Francisella tularensis and its closest cousins survive by using a knife-like feature to destroy the body’s “Roomba-like” microphages, which isolate and destroy the bacteria. Klose’s vaccine aims to deactivate the knife feature so the body’s immune system can do its work. Crippling instead of killing the disease will actually strengthen the immune system, Klose said, because the immune system will still have to work.
He hopes that by developing a vaccine for pulmonary tularemia, using it as a biological weapon will become pointless. “Once you can prevent a disease, it becomes far less scary,” he said.

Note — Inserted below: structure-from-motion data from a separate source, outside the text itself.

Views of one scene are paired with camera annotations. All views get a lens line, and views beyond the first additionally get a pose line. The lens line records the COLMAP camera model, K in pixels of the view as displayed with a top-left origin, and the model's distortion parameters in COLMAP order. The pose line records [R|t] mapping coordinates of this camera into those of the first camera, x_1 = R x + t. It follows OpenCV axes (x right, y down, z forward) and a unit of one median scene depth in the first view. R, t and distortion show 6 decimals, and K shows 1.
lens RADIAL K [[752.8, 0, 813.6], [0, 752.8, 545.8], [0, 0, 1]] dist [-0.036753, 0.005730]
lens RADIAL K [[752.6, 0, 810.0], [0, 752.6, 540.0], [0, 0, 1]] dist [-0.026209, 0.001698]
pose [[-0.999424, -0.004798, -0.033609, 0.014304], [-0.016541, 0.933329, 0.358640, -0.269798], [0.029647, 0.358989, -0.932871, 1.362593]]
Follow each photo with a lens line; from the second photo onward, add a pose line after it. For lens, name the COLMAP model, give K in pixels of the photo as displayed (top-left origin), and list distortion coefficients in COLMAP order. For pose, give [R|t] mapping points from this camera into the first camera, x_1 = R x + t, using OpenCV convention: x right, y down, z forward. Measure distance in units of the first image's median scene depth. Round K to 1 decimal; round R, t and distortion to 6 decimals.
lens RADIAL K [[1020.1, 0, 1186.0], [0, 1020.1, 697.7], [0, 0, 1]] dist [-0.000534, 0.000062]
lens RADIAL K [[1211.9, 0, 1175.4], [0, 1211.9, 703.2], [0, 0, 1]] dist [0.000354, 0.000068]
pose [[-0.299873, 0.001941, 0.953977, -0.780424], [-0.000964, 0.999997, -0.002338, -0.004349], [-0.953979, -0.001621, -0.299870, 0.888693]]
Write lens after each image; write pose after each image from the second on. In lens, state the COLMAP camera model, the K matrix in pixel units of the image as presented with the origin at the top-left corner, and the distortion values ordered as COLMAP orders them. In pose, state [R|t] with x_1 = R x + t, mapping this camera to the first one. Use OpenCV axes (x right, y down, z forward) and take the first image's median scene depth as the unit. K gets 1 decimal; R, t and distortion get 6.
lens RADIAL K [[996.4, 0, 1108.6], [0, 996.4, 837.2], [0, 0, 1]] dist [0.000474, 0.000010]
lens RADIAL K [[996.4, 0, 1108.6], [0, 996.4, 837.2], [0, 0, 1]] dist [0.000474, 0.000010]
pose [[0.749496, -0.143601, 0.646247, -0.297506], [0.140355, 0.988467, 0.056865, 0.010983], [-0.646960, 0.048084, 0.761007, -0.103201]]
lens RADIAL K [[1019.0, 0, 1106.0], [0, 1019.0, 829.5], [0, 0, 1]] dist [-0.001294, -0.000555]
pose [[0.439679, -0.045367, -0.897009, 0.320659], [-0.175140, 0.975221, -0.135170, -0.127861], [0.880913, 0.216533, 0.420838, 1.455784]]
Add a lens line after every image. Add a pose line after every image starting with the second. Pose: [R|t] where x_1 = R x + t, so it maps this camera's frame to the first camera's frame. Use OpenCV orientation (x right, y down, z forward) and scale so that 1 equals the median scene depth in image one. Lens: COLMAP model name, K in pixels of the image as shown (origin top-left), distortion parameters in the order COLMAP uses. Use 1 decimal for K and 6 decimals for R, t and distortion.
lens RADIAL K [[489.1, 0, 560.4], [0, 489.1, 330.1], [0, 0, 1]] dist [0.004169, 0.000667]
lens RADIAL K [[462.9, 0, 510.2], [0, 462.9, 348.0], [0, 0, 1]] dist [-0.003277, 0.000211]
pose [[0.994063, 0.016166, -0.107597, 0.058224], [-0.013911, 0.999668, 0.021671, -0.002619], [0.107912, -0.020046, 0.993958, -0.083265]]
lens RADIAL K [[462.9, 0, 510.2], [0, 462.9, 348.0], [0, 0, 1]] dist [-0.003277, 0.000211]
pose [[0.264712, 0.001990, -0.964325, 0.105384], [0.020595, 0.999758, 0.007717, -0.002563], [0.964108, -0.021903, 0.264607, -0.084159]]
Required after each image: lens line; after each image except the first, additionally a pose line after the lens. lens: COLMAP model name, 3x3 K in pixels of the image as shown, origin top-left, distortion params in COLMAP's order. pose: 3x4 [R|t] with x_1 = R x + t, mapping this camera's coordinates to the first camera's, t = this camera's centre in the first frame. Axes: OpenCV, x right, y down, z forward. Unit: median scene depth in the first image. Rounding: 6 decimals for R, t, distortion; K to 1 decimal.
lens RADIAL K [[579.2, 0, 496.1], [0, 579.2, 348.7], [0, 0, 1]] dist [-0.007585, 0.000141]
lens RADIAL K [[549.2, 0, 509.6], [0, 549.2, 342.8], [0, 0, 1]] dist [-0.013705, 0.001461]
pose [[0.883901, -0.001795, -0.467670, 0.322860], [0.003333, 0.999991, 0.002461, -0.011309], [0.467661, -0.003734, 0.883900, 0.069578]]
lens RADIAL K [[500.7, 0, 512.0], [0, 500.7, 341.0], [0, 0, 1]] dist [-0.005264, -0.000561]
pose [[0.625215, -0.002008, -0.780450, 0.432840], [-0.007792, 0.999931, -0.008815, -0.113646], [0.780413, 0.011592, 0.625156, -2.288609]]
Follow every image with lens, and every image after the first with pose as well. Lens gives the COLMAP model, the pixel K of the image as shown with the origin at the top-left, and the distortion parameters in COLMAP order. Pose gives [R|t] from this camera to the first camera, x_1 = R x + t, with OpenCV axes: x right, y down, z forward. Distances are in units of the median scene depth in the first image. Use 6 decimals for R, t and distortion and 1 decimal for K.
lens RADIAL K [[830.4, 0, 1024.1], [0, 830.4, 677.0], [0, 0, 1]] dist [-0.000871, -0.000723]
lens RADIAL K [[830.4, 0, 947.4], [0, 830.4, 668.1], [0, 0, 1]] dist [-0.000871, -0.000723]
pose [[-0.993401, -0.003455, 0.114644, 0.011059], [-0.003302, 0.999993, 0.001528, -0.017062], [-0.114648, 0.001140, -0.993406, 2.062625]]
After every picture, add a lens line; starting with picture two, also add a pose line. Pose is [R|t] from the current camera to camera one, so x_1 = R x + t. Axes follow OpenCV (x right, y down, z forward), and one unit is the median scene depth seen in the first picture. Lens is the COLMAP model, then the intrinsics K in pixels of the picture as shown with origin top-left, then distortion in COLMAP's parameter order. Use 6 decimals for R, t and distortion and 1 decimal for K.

The work is challenging, but in a good way, he said. It’s difficult to test something that does not occur frequently in nature, and there’s no way to ethically run a clinical trial that would infect people with the deadly disease. Currently UTSA has the only researchers who have been allowed to test the vaccine on non-human primates, a gold-standard substitute which may be the furthest the trials can go. Once the vaccine has proven effective, it can be modified to treat anthrax and plague. The vaccine will likely always be very expensive and most useful to people at high risk of exposure to biological weapons, such as military populations or possibly even those living in densely populated areas that might be considered high-value targets, like Washington, D.C., or New York City. The disease cannot pass from human to human, so there’s little risk of an epidemic spreading beyond those in immediate contact with the agent.
For those concerned about vaccines in general, Klose can only speak for himself.
“If I can be vaccinated against anything, I am,” he said.